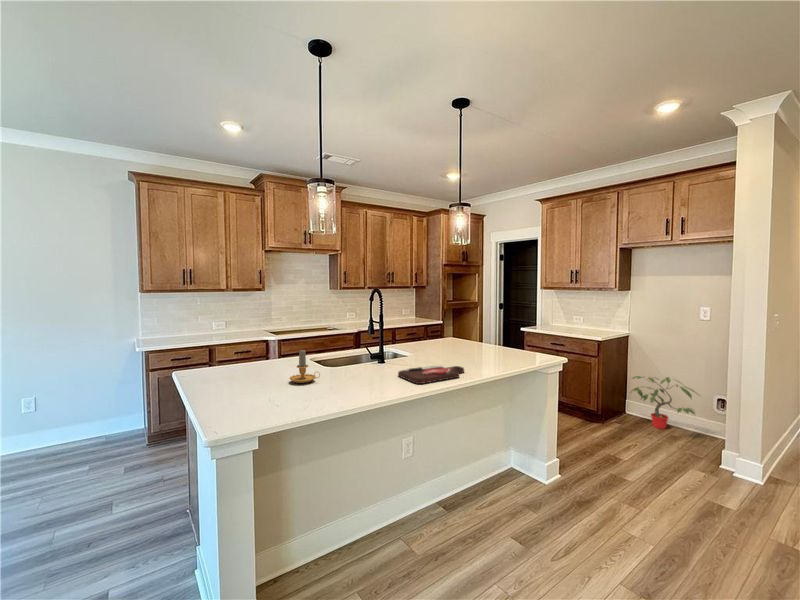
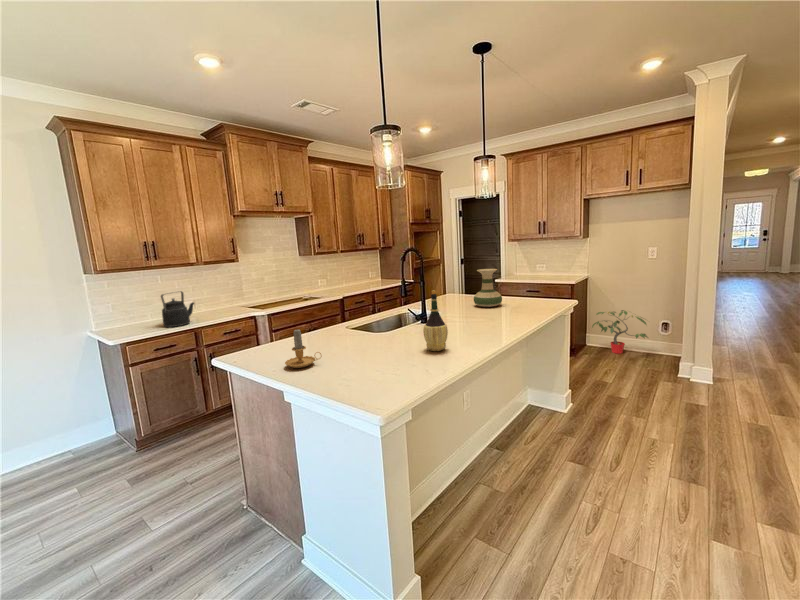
kettle: none [188,312,218,342] -> present [161,291,194,327]
vase: none [451,315,480,354] -> present [474,269,502,307]
wine bottle: none [336,330,360,389] -> present [423,290,448,351]
candle: present [290,350,320,383] -> present [285,330,322,368]
cutting board: present [398,366,464,384] -> none [463,317,521,337]

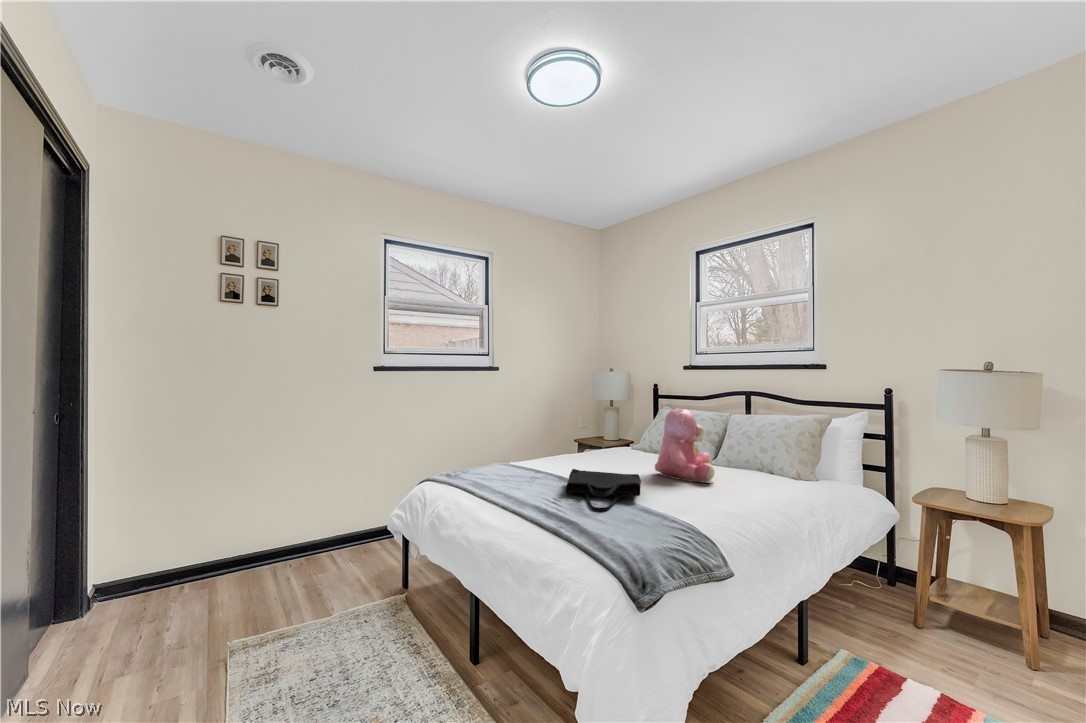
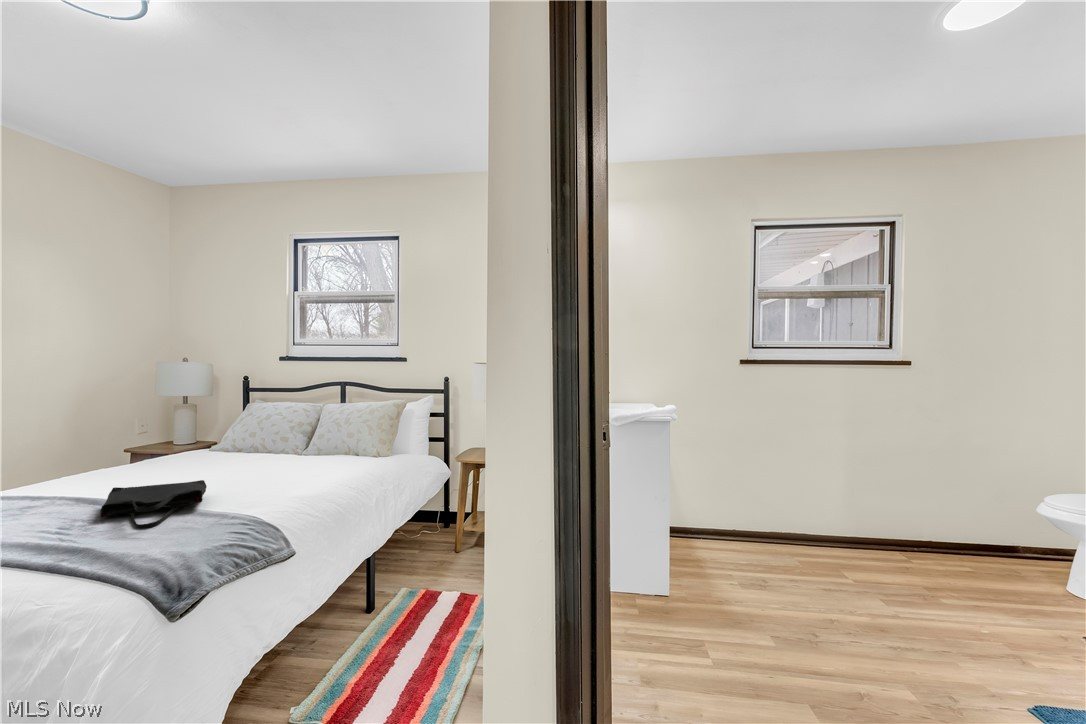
teddy bear: present [655,408,715,483] -> none [230,404,294,478]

▸ **TASK ITEM**
The expected output is an exact copy of the lines from the one with "candle: present [290,350,320,383]" to the final line of the entries above, pictures excepted; please include both ends.

▸ **WRITTEN ANSWER**
candle: present [290,350,320,383] -> present [285,330,322,368]
cutting board: present [398,366,464,384] -> none [463,317,521,337]

teddy bear: present [655,408,715,483] -> none [230,404,294,478]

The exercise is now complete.